SOS MEDITERRANEE renonce à l’Aquarius

Après avoir secouru près de 30 000 personnes en 34 mois, SOS MEDITERRANEE, en partenariat avec Médecins Sans Frontières (MSF), a été contrainte de prendre la décision de mettre fin à l’affrètement du navire l’Aquarius. Face aux attaques incessantes dont le navire et ses équipes ont fait l’objet, cette décision devrait favoriser la reprise rapide et durable de la mission de recherche et de sauvetage en Méditerranée centrale. Ainsi, en dépit du climat hostile dans lequel évoluent les ONG de secours en mer, SOS MEDITERRANEE demeure pleinement engagée à fournir une assistance vitale aux naufragés et se prépare à reprendre les opérations de recherche et de sauvetage début 2019.

« Renoncer à l’Aquarius a été une décision extrêmement difficile à prendre, mais elle permettra à nos équipes de reprendre les opérations de recherche et de sauvetage le plus rapidement possible », a déclaré Frédéric Penard, directeur des opérations de SOS MEDITERRANEE. « Nous refusons de rester les bras croisés sur le rivage alors que des gens continuent de mourir en mer. Tant que des êtres humains continueront à tenter la traversée la plus dangereuse du monde, SOS MEDITERRANEE remplira son devoir d’assistance en répondant à l’urgence par tous les moyens professionnels possibles ».

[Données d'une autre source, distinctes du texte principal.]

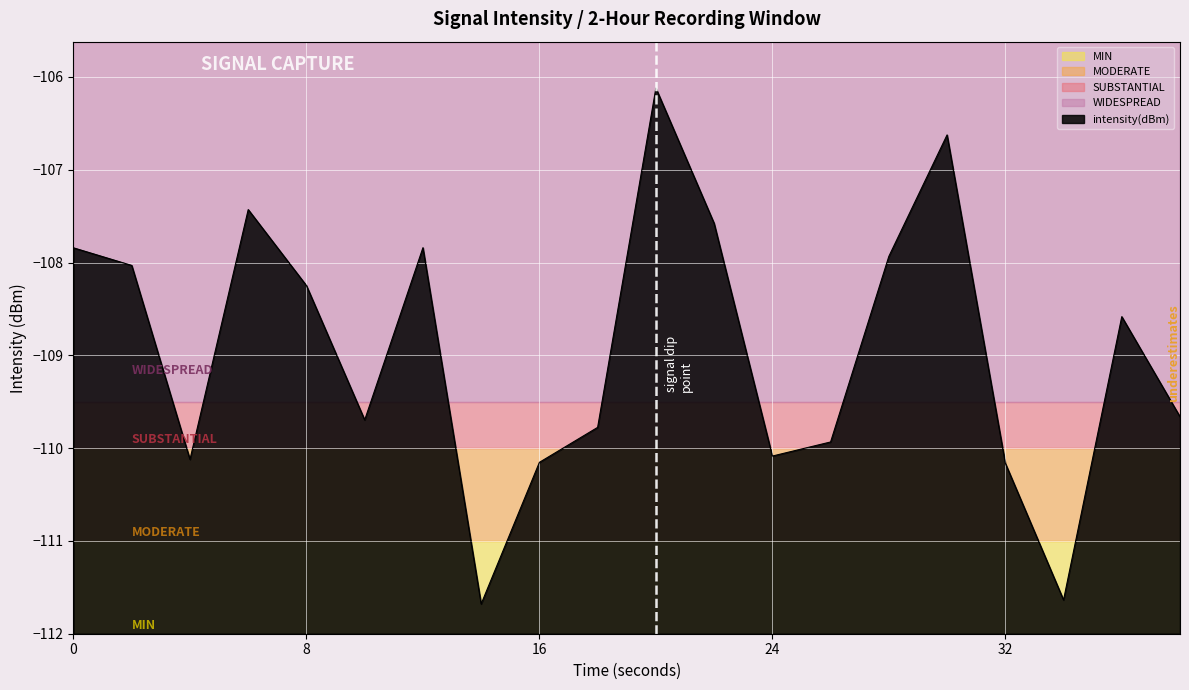

The intensity(dBm) series shows -107.8 at 0. True or false?

True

l’Aquarius a été, à deux reprises en moins de deux mois, exclu des registres de l’État du pavillon de Gibraltar, puis du Panama. Il est actuellement amarré dans le port de Marseille, avant d’être repris par son propriétaire allemand. En deux ans et demi, 29 523 personnes ont été secourues dont 23% sont des mineurs. Chaque jour en mer coûtait 11 000 euros ( l’affrètement du navire, son équipage,le fuel et l’ensemble des équipements nécessaires pour secourir et prendre en charge les rescapés).

En deux ans et demi de mission, SOS MEDITERRANEE a recruté 129 professionnels de 18 nationalités différentes (Français, Allemands, Italiens, Américains, Suédois, Libanais, Mexicains, Australiens, Roumains…) parmi lesquels : 88 marins sauveteurs issus du milieu maritime et/ou de la sécurité civile. Les membres de l’équipe de recherche et sauvetage à bord se relaient sur des missions de 6 semaines en moyenne (soit deux missions de 3 semaines). L’équipage se compose d’une équipe de 11 à 13 marins sauveteurs, d’un coordinateur des opérations de recherche et sauvetage (SARCO «Search and Rescue Coordinator»), d’un coordinateur adjoint, d’un chargé de communication et d’un photographe.

La mission de communication de SOS MEDITERRANEE a été assurée par 14 chargés de communication différents, 21 photographes et 4 chargés de collecte de témoignages. Une nouvelle fonction a vu le jour avec le retour de l’Aquarius sur zone le 1er août 2018, le Research and evidence officer. Il ou elle a pour mission d’alimenter le site onboard-aquarius.org et de rendre ainsi transparentes toutes les observations et activités menées à bord du navire. Deux personnes se sont succédées à ce poste.

SOS MEDITERRANEE explore déjà activement les options pour un nouveau navire et un nouveau pavillon, et étudie sérieusement toutes les propositions d’armateurs qui lui permettraient de poursuivre sa mission de sauvetage. « C’est un signe fort de solidarité du monde maritime envers notre mission civile de recherche et de sauvetage. Depuis notre toute première mission, en février 2016, nos opérations n’ont été possibles que grâce au soutien incroyable que nous recevons de la société civile », a déclaré Sophie Beau, co-fondatrice et vice-présidente de SOS MEDITERRANEE. « Sauver des vies en mer est et restera notre mission et, aujourd’hui plus que jamais, nous avons besoin du soutien de tous les citoyens qui croient encore en nos valeurs d’humanité en mer et désirent concourir à nos efforts pour trouver un nouveau navire et un nouveau pavillon. »

Le raidissement du gouvernement Italien vis à vis des migrants provenant des côtes libyennes a maintenant déplacé le flux vers le détroit de Gibraltar et les îles Canaries.